Le Conseil de Paris a validé un nouveau contrat de concession pour son réseau de chaleur urbain. Ce système, le plus important de France, alimente environ un million de personnes à Paris et dans seize communes voisines. La nouvelle concession, qui débutera le 1er janvier 2027, prévoit la création d’une société d’économie mixte à opération unique (SEMOP).
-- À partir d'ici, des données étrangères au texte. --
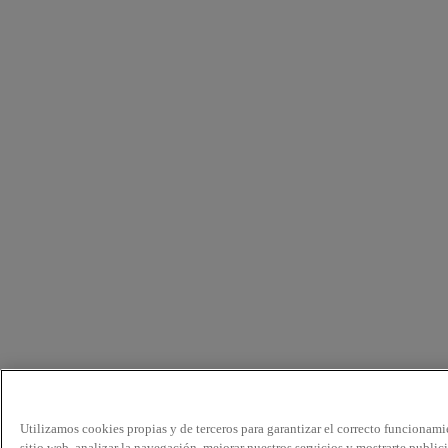
Utilizamos cookies propias y de terceros para garantizar el correcto funcionami
sitio web, analizar la navegación, mejorar nuestros servicios y mostrarte public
Cette structure sera détenue à 34 % par la Ville, à 15 % par la Caisse des dépôts, et à 51 % par un groupement d’opérateurs (Dalkia, Eiffage, RATP Solutions Ville).
Ce contrat, conclu pour vingt-cinq ans et d’un montant de 15 milliards d’euros, marque une inflexion majeure vers la transition énergétique. Le futur mix énergétique comprendra 76 % d’énergies renouvelables et de récupération d’ici 2034. Paris s’appuiera massivement sur la géothermie, dont les capacités seront multipliées par 50. Le réseau intégrera également des sources comme la biomasse, la chaleur issue des incinérateurs ou des data centers, et une nouvelle centrale de vapeur alimentée par voie fluviale. Les investissements dans le réseau atteindront 3,4 milliards d’euros.
Cette transformation doit aussi bénéficier aux usagers. Dès 2027, 69 % des abonnés verront leur facture baisser. Le tarif moyen de la chaleur distribuée sera inférieur de 16,5 % à celui du gaz. La Ville restera propriétaire des infrastructures de production, lui donnant plus de poids dans les choix industriels. L’élu parisien qui présidera la SEMOP aura pour mission de garantir les intérêts des habitants. Cette initiative renforce ainsi la souveraineté énergétique de la capitale tout en luttant contre la précarité énergétique. Paris ambitionne de devenir une référence mondiale en matière de chauffage urbain bas carbone.